Scalability and Reliability Features
Our GKE architecture includes several key features to ensure our applications scale efficiently and run reliably with high availability.
Autoscaling
To handle fluctuating traffic demands automatically, we use the Horizontal Pod Autoscaler (HPA) for our key front-facing services. The HPA automatically increases or decreases the number of running pods based on CPU load.
- The
apideployment scales between 3 and 10 pods. - The
nuxt-publicdeployment (a Nuxt 2 application) scales between 2 and 4 pods. - The
nuxt3-marketingdeployment scales between 2 and 6 pods. - For all autoscaled services, a new pod is added when the average CPU utilization across all pods exceeds 90%.
Other services, like nuxt-caterer and nuxt-admin, run with a fixed replica count of 2 for redundancy. The sidekiq replica count is intentionally kept at 1 to prevent its cron jobs from being scheduled multiple times.
Health Checks and Reliability
We have implemented several mechanisms to ensure our services are robust and deployments are seamless.

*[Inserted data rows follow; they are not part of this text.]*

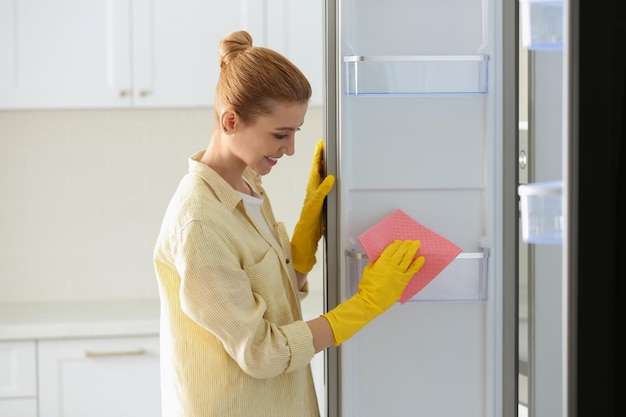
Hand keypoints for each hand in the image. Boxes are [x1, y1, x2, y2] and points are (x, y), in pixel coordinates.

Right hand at [291, 140, 334, 272]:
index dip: (318, 161)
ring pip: (315, 180)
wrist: (304, 241)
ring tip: (321, 154)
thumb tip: (330, 185)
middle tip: (321, 145)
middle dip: (318, 158)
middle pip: (315, 173)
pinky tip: (330, 178)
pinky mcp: (314, 207)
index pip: (316, 174)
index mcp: (314, 193)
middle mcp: (311, 194)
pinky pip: (320, 195)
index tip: (321, 148)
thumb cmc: (312, 227)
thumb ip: (324, 197)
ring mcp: (312, 200)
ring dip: (318, 167)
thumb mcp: (321, 209)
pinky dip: (324, 187)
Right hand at [322, 240, 424, 344]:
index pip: (390, 250)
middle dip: (406, 245)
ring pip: (407, 259)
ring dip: (412, 251)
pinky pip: (412, 271)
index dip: (395, 245)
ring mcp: (399, 273)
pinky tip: (421, 259)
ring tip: (416, 245)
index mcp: (382, 262)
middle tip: (410, 241)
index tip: (399, 242)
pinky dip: (417, 264)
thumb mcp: (368, 271)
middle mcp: (392, 266)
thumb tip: (379, 260)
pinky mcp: (403, 281)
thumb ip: (375, 264)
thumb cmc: (367, 288)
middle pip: (401, 252)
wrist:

- Readiness Probes: Every application deployment has a
readinessProbeconfigured. This probe checks if an application is ready to accept traffic before allowing the service to route requests to it. This is crucial for achieving zero-downtime deployments, as it prevents traffic from being sent to a pod that is still starting up. - Graceful Shutdown for Sidekiq: The
sidekiqdeployment is configured for graceful termination. It has aterminationGracePeriodSecondsof 60 seconds and apreStoplifecycle hook that quiets the workers. This ensures any long-running background jobs can finish safely before the pod is shut down during a deployment or node event, which is critical for data integrity. - Pod Affinity: The
nuxt3-marketingdeployment is configured with a pod affinity rule. This rule ensures that its pods are scheduled in the same availability zone as pods from ourapideployment, potentially reducing network latency between these two closely related services.
Deployment and Automation
Our deployment process is designed to be consistent, repeatable, and fully automated.
- Helm for Deployments: We use Helm to package and manage our Kubernetes applications. All our Kubernetes manifest files (
deployment.yaml,service.yaml, etc.) are Helm templates. - Environment Configuration: Instead of maintaining separate sets of manifests for each environment, we use a single set of templates. Environment-specific configurations (like replica counts, domain names, and resource limits) are passed in via values files (
values.production.yaml,values.qa.yaml). This approach ensures that our application is deployed in the exact same way across all environments, giving us high confidence that changes tested in staging will work in production. - CI/CD Pipeline: Deployments are fully automated via Semaphore CI. We do not make manual changes using the GKE dashboard; it is used for monitoring purposes only.
- Disaster Recovery: While we rely on Semaphore, it is not a hard dependency. In the event of an outage, deployments can be run manually by an engineer with the appropriate permissions using the same Helm commands and scripts from their local machine.